WHAT YOU HAVE TO DO: Look through the entries below and extract exactly the lines from the one containing "micrograph displays immunohistochemical" through the one containing "a protein reveals", ends included.

Stored data:
========================
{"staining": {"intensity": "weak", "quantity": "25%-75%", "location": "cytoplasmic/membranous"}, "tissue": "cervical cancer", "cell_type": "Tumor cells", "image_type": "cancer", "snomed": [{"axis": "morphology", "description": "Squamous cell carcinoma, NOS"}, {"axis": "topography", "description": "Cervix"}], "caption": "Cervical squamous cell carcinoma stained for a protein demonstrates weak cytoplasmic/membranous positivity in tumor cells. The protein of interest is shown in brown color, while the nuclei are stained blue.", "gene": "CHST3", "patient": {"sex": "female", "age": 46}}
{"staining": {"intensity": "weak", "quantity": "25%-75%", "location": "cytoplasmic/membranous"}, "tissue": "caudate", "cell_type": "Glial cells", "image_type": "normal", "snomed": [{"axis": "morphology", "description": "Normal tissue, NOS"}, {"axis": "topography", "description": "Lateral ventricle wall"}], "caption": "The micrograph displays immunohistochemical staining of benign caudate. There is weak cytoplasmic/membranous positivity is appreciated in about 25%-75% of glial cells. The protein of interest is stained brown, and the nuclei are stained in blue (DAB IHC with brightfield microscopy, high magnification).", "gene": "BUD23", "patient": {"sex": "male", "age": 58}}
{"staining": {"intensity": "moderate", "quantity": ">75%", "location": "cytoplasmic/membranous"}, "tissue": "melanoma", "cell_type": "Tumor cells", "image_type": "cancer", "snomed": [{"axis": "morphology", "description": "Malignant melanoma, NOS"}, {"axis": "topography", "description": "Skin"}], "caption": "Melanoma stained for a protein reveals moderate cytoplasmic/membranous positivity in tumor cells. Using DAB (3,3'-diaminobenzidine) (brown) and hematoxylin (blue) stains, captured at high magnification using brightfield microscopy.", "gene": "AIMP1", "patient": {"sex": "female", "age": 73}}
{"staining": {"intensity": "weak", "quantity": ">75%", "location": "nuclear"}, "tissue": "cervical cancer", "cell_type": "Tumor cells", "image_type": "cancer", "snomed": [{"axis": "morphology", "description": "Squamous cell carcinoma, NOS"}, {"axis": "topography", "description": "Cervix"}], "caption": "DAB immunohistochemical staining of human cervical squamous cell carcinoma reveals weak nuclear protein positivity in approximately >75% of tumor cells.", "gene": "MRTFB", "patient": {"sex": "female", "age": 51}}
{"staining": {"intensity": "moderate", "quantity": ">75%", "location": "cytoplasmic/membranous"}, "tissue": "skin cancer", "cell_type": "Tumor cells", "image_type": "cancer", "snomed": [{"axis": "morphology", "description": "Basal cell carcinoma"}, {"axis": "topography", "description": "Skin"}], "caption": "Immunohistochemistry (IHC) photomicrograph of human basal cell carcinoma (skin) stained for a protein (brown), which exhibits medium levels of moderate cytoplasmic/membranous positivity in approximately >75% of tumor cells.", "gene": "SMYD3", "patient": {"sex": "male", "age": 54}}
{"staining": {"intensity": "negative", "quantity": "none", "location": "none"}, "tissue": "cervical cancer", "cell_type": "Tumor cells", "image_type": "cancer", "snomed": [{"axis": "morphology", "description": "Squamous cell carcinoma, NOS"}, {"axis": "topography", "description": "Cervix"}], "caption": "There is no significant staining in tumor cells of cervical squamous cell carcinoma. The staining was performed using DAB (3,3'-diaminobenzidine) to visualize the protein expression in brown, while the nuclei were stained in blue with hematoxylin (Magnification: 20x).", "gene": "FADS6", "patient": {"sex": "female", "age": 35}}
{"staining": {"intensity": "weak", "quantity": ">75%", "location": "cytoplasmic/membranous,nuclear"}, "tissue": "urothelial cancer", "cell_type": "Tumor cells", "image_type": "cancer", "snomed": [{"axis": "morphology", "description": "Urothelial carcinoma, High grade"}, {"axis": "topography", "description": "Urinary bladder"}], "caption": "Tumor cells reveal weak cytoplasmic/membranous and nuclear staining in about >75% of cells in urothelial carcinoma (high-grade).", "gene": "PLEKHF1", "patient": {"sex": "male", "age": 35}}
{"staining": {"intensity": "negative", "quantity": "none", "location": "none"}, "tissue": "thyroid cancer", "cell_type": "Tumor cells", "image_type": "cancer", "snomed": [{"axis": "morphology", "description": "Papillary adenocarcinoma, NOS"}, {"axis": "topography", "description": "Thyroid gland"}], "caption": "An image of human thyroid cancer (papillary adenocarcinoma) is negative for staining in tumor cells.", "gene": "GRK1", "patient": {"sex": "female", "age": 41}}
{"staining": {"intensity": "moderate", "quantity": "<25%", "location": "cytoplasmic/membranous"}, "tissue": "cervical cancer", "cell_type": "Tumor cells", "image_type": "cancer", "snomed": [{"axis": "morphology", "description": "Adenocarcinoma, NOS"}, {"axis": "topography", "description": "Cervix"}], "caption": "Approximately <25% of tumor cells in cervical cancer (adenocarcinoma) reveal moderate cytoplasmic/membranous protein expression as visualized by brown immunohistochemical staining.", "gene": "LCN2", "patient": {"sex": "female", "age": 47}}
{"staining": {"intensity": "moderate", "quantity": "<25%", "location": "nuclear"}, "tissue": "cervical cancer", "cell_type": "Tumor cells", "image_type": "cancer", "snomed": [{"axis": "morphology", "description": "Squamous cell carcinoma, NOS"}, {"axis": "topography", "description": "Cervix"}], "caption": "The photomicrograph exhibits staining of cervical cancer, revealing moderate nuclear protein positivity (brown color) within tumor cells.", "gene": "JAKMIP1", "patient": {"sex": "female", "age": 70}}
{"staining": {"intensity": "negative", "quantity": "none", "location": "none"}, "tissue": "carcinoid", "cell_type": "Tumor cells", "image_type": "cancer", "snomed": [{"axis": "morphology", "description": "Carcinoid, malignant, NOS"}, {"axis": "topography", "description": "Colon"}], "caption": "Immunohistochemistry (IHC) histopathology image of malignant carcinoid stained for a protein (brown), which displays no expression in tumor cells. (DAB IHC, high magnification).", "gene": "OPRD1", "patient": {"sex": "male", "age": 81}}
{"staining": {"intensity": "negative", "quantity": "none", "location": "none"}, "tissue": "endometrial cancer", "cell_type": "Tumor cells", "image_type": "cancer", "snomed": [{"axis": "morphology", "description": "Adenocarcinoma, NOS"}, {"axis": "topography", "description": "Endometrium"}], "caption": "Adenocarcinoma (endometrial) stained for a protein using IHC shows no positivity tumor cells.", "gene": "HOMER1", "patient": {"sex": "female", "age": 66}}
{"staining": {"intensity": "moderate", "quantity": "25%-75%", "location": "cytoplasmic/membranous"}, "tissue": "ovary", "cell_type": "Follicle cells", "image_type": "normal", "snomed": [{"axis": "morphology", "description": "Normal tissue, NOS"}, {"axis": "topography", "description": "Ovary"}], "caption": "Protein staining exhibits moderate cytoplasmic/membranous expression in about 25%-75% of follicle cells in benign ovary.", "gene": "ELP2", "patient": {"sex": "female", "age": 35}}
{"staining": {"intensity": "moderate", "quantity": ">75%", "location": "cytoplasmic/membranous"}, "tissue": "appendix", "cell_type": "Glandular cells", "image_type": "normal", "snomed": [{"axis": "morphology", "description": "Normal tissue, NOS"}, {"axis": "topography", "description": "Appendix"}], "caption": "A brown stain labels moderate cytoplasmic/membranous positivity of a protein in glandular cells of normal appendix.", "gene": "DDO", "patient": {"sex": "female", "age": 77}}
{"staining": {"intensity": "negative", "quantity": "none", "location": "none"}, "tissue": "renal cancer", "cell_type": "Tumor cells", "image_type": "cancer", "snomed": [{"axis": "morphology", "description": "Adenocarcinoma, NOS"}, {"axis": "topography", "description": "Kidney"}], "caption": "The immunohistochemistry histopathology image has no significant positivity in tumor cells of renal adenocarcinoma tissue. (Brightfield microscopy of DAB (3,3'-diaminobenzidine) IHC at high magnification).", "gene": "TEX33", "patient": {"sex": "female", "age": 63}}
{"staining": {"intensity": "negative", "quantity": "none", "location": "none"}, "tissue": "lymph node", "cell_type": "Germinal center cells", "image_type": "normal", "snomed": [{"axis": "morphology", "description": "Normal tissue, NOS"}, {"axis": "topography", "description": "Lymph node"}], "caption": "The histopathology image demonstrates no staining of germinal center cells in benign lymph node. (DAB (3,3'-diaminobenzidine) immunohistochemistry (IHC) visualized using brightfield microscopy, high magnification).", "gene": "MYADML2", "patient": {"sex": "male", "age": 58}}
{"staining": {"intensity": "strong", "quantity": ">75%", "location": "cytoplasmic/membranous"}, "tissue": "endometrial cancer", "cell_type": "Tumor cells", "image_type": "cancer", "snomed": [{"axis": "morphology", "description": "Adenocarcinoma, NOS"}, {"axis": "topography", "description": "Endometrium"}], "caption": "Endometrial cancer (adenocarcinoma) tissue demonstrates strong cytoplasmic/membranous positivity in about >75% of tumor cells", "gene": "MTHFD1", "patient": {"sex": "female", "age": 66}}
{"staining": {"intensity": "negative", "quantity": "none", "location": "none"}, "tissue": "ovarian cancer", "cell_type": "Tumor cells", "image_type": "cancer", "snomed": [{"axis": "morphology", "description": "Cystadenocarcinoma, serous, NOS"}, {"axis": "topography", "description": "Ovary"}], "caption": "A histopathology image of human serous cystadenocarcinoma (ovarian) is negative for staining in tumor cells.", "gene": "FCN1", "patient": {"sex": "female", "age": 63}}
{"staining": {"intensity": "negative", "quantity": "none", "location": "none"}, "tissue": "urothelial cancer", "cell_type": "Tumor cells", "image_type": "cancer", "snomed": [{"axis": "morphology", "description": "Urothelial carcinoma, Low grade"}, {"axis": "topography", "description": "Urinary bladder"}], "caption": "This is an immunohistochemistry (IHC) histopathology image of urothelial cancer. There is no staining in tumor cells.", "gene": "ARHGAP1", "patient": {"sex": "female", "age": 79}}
========================
ANSWER BOX:
{"staining": {"intensity": "weak", "quantity": "25%-75%", "location": "cytoplasmic/membranous"}, "tissue": "caudate", "cell_type": "Glial cells", "image_type": "normal", "snomed": [{"axis": "morphology", "description": "Normal tissue, NOS"}, {"axis": "topography", "description": "Lateral ventricle wall"}], "caption": "The micrograph displays immunohistochemical staining of benign caudate. There is weak cytoplasmic/membranous positivity is appreciated in about 25%-75% of glial cells. The protein of interest is stained brown, and the nuclei are stained in blue (DAB IHC with brightfield microscopy, high magnification).", "gene": "BUD23", "patient": {"sex": "male", "age": 58}}
{"staining": {"intensity": "moderate", "quantity": ">75%", "location": "cytoplasmic/membranous"}, "tissue": "melanoma", "cell_type": "Tumor cells", "image_type": "cancer", "snomed": [{"axis": "morphology", "description": "Malignant melanoma, NOS"}, {"axis": "topography", "description": "Skin"}], "caption": "Melanoma stained for a protein reveals moderate cytoplasmic/membranous positivity in tumor cells. Using DAB (3,3'-diaminobenzidine) (brown) and hematoxylin (blue) stains, captured at high magnification using brightfield microscopy.", "gene": "AIMP1", "patient": {"sex": "female", "age": 73}}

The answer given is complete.